*DIRECTIVE*: Only those lines in the data below from the line containing "Page size: 1275x1650." through the line containing "Identify the document", both included, should be restated word for word.

*INPUT DATA*:

---+---

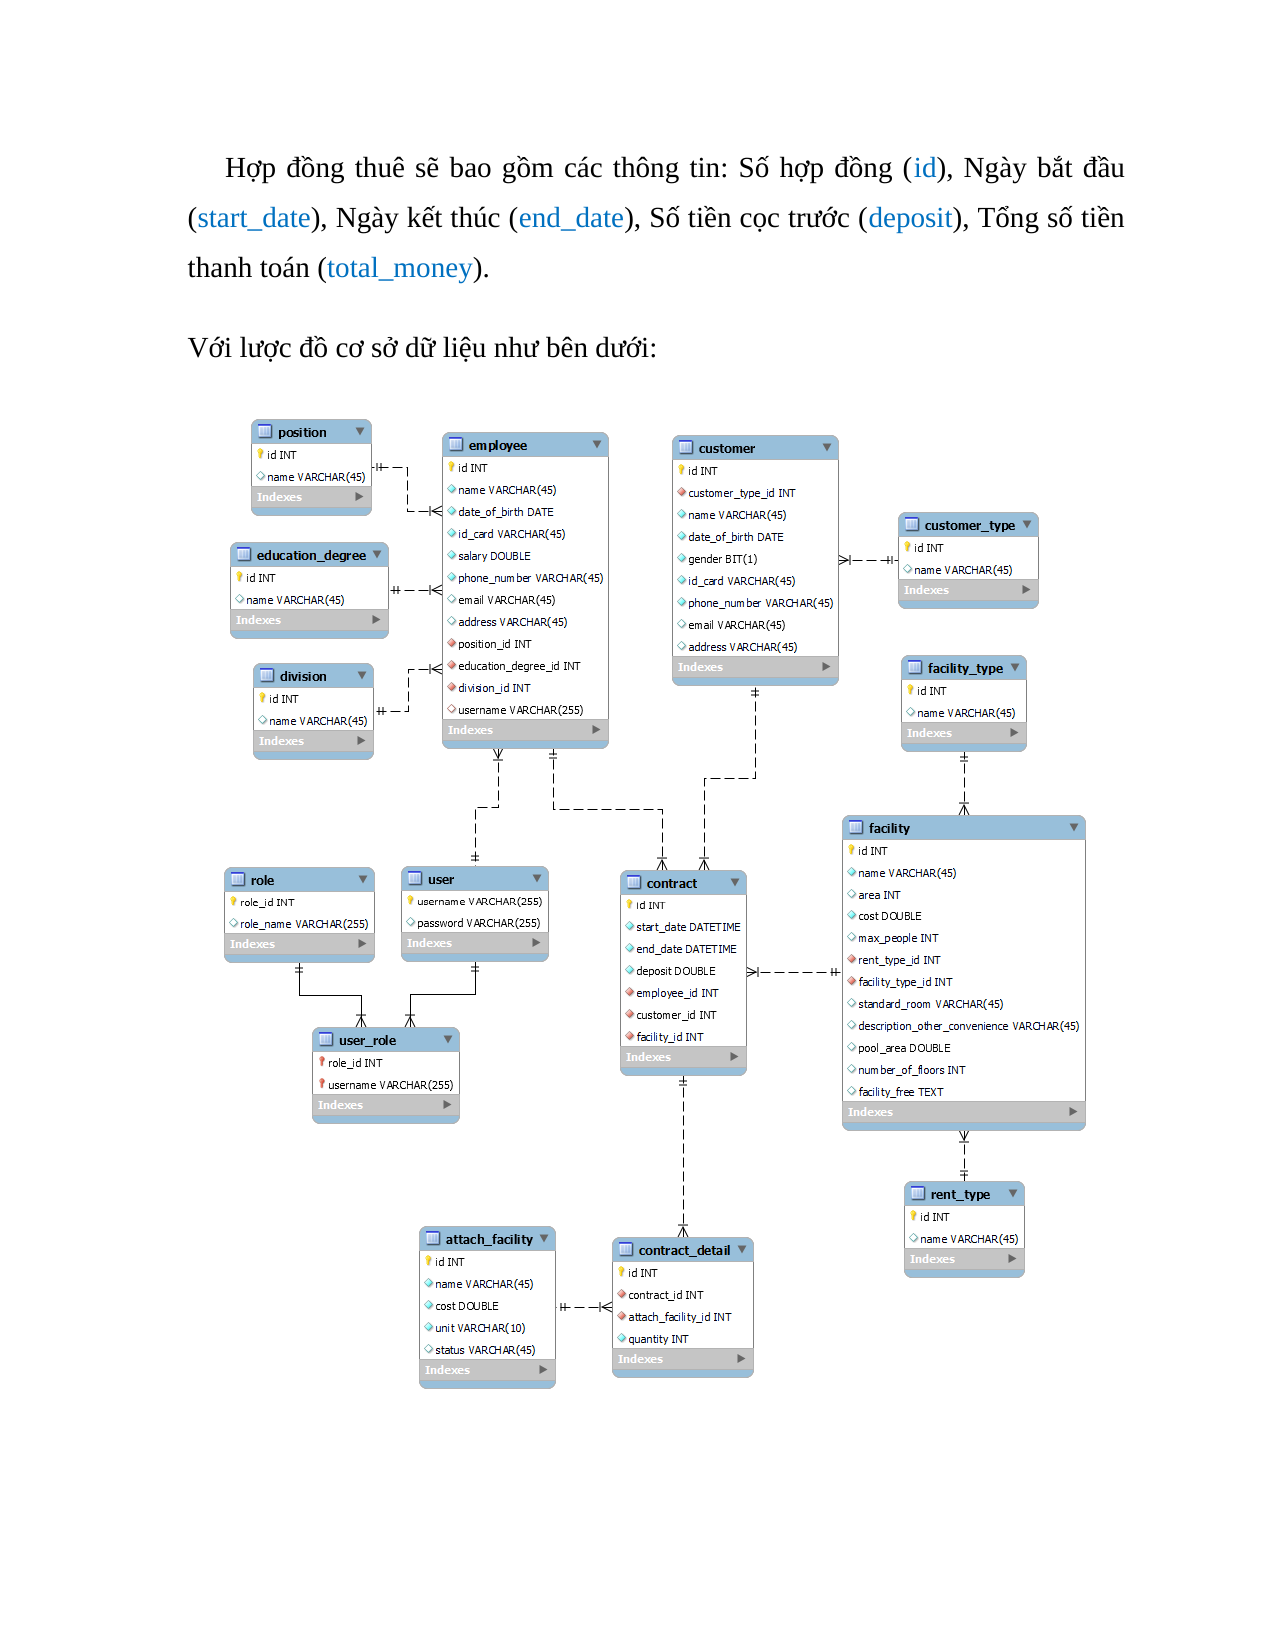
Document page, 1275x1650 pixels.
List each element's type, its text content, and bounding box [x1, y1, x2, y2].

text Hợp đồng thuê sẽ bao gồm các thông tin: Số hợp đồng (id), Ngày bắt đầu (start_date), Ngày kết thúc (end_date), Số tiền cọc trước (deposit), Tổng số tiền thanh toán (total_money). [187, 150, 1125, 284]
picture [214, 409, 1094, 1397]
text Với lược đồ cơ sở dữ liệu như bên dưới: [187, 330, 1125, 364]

---+---

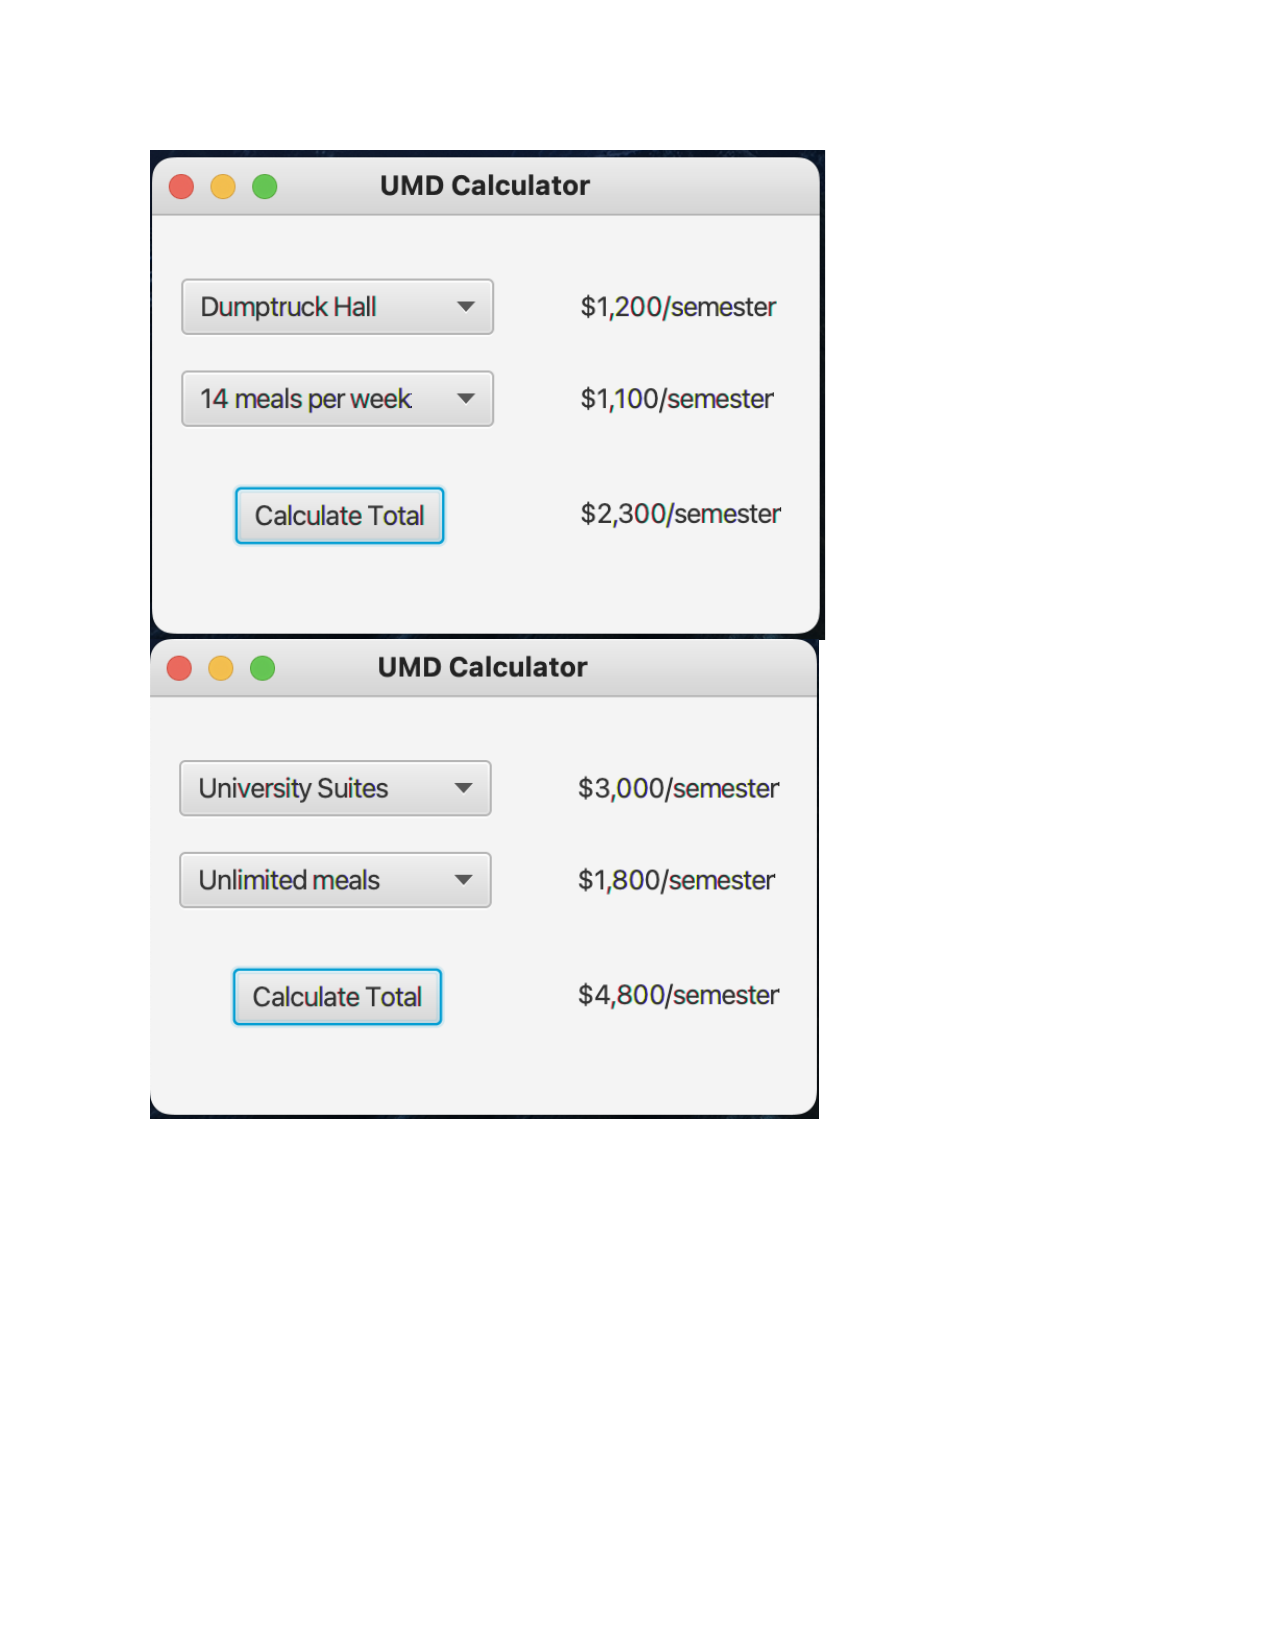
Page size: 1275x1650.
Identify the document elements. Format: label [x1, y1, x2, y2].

---+---

*EXERCISE RESULT*:
Page size: 1275x1650.
Identify the document elements. Format: label [x1, y1, x2, y2].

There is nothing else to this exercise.